| |
Begehrlichkeiten wecken
Mittelalterliche Städte schützten sich mit Stadtmauern. Des Jahres Ernte füllte die Scheuern und Böden, die Magazine und Höfe. Klar das weckte Begehrlichkeiten. Und sofort fand sich auch jemand der an die Sahne ran wollte. Nehmen wir Klaus Störtebecker, den Schrecken der Ost- und Nordsee Ende des
13. Jahrhunderts. Er war ein Vitalienbruder oder Likedeeler (Gleichteiler) Er war also ein klassischer Umverteiler. Die Mär sagt, das er seine Beute an arme Leute verteilte. Zunächst verteilte er die Habe überfallener Schiffe und Städte (z.B. Bergen, Wisby) in seine eigenen Taschen und den Rest in die Taschen seiner Mannen. Die konnten damit
jedoch, weil ständig auf See, wenig anfangen und verpraßten es eher sinnlos.

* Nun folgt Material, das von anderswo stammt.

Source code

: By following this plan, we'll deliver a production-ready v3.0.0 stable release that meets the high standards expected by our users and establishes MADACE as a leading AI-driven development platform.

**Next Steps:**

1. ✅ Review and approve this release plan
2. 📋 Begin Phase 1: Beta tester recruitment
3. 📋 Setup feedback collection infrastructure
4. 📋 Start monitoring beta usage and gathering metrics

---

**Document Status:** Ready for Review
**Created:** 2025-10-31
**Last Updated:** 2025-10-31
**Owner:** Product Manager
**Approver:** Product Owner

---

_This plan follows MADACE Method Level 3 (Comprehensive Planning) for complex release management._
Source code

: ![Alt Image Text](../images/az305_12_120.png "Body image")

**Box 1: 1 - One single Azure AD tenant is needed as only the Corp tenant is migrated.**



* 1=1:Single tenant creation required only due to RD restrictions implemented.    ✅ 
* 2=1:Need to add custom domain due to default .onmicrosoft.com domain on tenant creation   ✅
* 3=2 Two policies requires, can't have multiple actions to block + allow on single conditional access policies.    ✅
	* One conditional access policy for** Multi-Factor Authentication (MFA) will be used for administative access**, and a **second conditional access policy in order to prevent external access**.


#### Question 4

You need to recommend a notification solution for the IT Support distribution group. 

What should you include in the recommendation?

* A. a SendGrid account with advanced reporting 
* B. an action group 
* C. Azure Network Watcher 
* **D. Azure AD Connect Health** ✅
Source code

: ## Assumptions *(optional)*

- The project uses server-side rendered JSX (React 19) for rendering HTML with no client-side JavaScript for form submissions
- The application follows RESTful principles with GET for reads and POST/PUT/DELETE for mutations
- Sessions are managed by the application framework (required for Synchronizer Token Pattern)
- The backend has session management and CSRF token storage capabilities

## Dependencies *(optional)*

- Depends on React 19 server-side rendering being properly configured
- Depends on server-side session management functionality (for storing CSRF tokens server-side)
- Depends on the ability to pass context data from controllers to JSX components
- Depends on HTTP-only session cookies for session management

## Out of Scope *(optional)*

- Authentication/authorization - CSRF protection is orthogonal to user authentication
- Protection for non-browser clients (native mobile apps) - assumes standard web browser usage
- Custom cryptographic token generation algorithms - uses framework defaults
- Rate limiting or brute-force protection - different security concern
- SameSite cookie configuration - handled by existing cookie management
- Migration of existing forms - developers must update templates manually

Heute habe ich auf SPON gelesen, http://www.spiegel.de/wirtschaft/0,1518,369418,00.html daß wir Deutschen unseren Kindern 1 Billion Euro vererben. In 60
Jahren hart erarbeitetes und erspartes Vermögen einer Kriegs- und Nachkriegsgeneration. Auch das weckt permanent Begehrlichkeiten. Leute wie der Volksverführer und Cheflügner Lafontaine und seine Räuberbande versprechen ja jetzt schon ihren Leuten den Griff nach dem Eingemachten. Dabei verkaufen sie sich als soziale Wohltäter und
Likedeeler. Es ist abzusehen, die Enteignung der Erben wird nicht ohne Folgen bleiben und es wird Generationen dauern bis sich die Bestohlenen von der Raubtat erholt haben. Wisby, Bergen und andere Ostseestädte brauchten fast 100 Jahre um die geschlagenen Wunden zu heilen. Störtebecker wurde 1401 hingerichtet. Seinen Kopf und die Köüfe seiner
Miträuber wurde auf Pfähle gespießt und zur Abschreckung am Ufer der Elbe aufgestellt.
Wehren wir uns also rechtzeitig und geschickt gegen Piraten und Umverteiler......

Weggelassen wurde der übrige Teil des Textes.